Modified FRW cosmologies arising from states of the hybrid quantum Gowdy model

TL;DR

This paper develops approximate solutions in hybrid quantum Gowdy cosmology, showing how complex inhomogeneous models can be effectively described by simpler homogeneous and isotropic cosmologies with modified gravity features.

Contribution

It introduces a method to approximate the Gowdy model's Hamiltonian constraint with a simpler one, linking inhomogeneous quantum states to effective homogeneous cosmologies.

Findings

Quantum states exhibit correlations enabling simplified dynamics.

Approximate solutions resemble flat FRW universes with modified gravity terms.

Inhomogeneous quantum states can be effectively described by homogeneous models.

Abstract

We construct approximate solutions of the hybrid quantum Gowdy cosmology with three-torus topology, linear polarization, and local rotational symmetry, in the presence of a massless scalar field. More specifically, we determine some families of states for which the complicated inhomogeneous and anisotropic Hamiltonian constraint operator of the Gowdy model is approximated by a much simpler one. Our quantum states follow the dynamics governed by this simpler constraint, while being at the same time also approximate solutions of the full Gowdy model. This is so thanks to the quantum correlations that the considered states present between the isotropic and anisotropic sectors of the model.
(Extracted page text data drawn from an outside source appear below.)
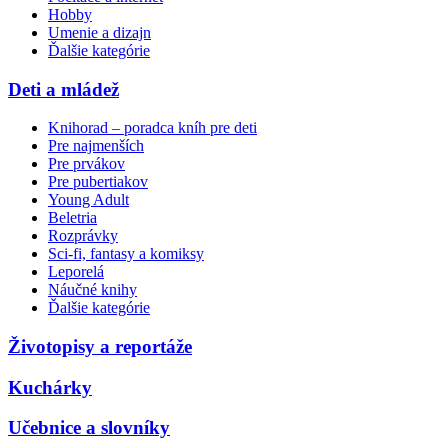
Hobby
Umenie a dizajn
Ďalšie kategórie
Deti a mládež
Knihorad – poradca kníh pre deti
Pre najmenších
Pre prvákov
Pre pubertiakov
Young Adult
Beletria
Rozprávky
Sci-fi, fantasy a komiksy
Leporelá
Náučné knihy
Ďalšie kategórie
Životopisy a reportáže
Kuchárky
Učebnice a slovníky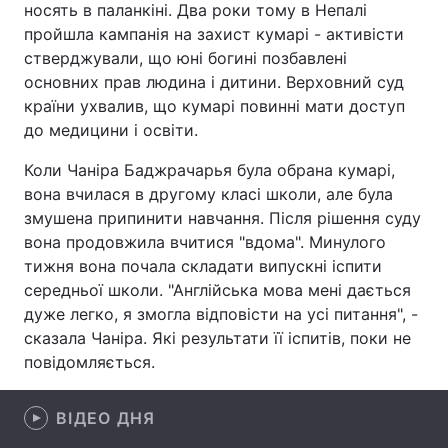
носять в паланкіні. Два роки тому в Непалі
пройшла кампанія на захист кумарі - активісти
стверджували, що юні богині позбавлені
основних прав людина і дитини. Верховний суд
Головна
Війна
країни ухвалив, що кумарі повинні мати доступ
до медицини і освіти.
Україна
Політика
Коли Чаніра Баджрачарья була обрана кумарі,
Економіка
Світ
вона вчилася в другому класі школи, але була
змушена припинити навчання. Після рішення суду
Спорт
Наука
вона продовжила вчитися "вдома". Минулого
Техно і зв'язок
Лайт
тижня вона почала складати випускні іспити
середньої школи. "Англійська мова мені дається
Зброя
Інциденти
дуже легко, я змогла відповісти на усі питання", -
сказала Чаніра. Які результати її іспитів, поки не
Здоров'я
Туризм
повідомляється.
Цікавинки
Погода
ВІДЕО ДНЯ
Екологія
Регіони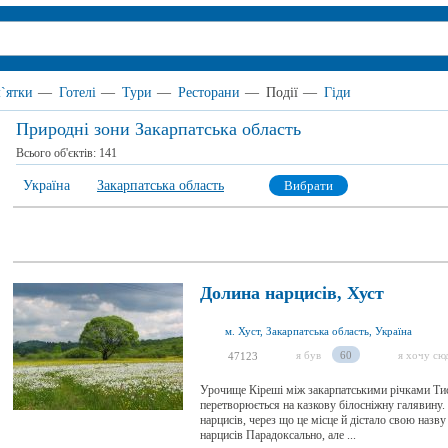
`ятки
—
Готелі
—
Тури
—
Ресторани
—
Події
—
Гіди
Природні зони Закарпатська область
Всього об'єктів:
141
Україна
Закарпатська область
Вибрати
Долина нарцисів, Хуст
м. Хуст, Закарпатська область, Україна
я був
60
я хочу сю
47123
Урочище Кіреші між закарпатськими річками Тис
перетворюється на казкову білосніжну галявину. 
нарцисів, через що це місце й дістало свою назв
нарцисів Парадоксально, але ...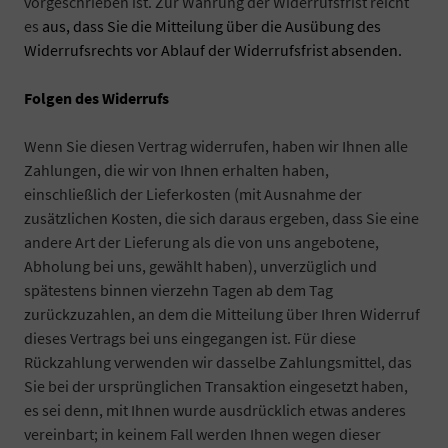
vorgeschrieben ist. Zur Wahrung der Widerrufsfrist reicht
es
aus, dass Sie die Mitteilung über die Ausübung des
Widerrufsrechts vor Ablauf der Widerrufsfrist absenden.
Folgen des Widerrufs
Wenn Sie diesen Vertrag widerrufen, haben wir Ihnen alle
Zahlungen, die wir von Ihnen erhalten haben,
einschließlich der Lieferkosten (mit Ausnahme der
zusätzlichen Kosten, die sich daraus ergeben, dass Sie eine
andere Art der Lieferung als die von uns angebotene,
Abholung bei uns, gewählt haben), unverzüglich und
spätestens binnen vierzehn Tagen ab dem Tag
zurückzuzahlen, an dem die Mitteilung über Ihren Widerruf
dieses Vertrags bei uns eingegangen ist. Für diese
Rückzahlung verwenden wir dasselbe Zahlungsmittel, das
Sie bei der ursprünglichen Transaktion eingesetzt haben,
es sei denn, mit Ihnen wurde ausdrücklich etwas anderes
vereinbart; in keinem Fall werden Ihnen wegen dieser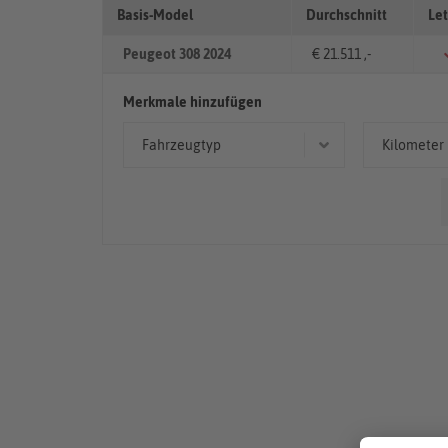
Basis-Model
Durchschnitt
Let
Peugeot 308 2024
€ 21.511 ,-
Merkmale hinzufügen
Fahrzeugtyp
Kilometer
Limousine
50.00
Kombi
< 50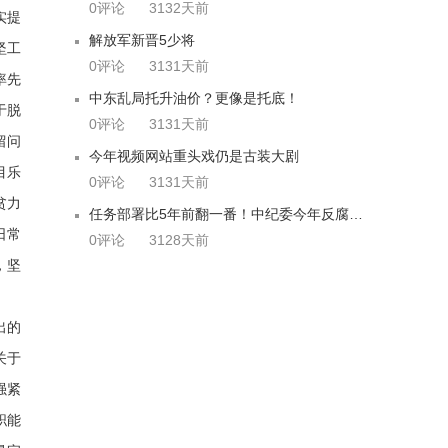
0评论
3132天前
实提
解放军新晋5少将
坚工
0评论
3131天前
率先
中东乱局托升油价？更像是托底！
于脱
0评论
3131天前
留问
今年视频网站重头戏仍是古装大剧
目乐
0评论
3131天前
贫力
任务部署比5年前翻一番！中纪委今年反腐要这么干
日常
0评论
3128天前
，坚
出的
关于
强紧
职能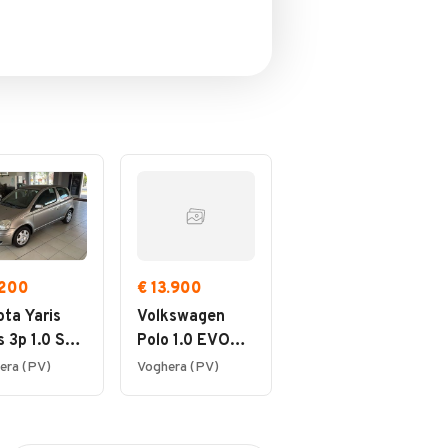
.200
€ 13.900
ta Yaris
Volkswagen
s 3p 1.0 Sol
Polo 1.0 EVO
zione Nuova
80cv Sport
era (PV)
Voghera (PV)
BMT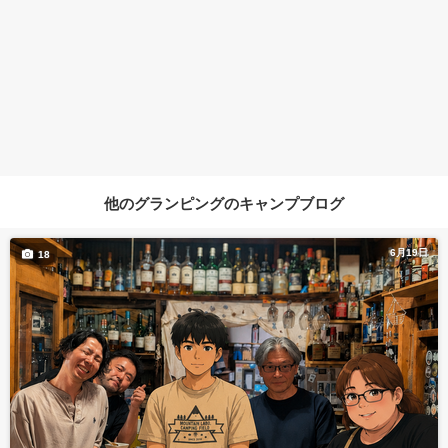
他のグランピングのキャンプブログ
6月19日
18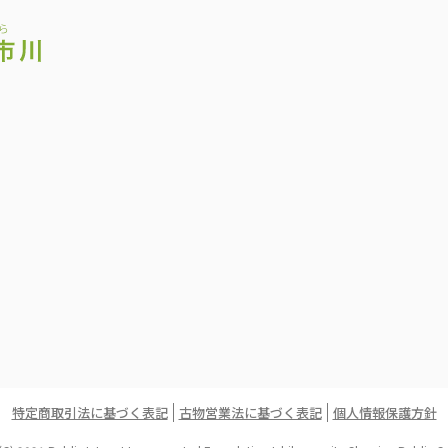
特定商取引法に基づく表記
古物営業法に基づく表記
個人情報保護方針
Remarkably, this simpler constraint can be regarded as that of a flat Friedmann-Robertson-Walker universe filled with different kinds of perfect fluids and geometrically corrected by homogeneous and isotropic curvature-like terms. Therefore, our quantum states, which are intrinsically inhomogeneous, admit approximate homogeneous and isotropic effective descriptions similar to those considered in modified theories of gravity.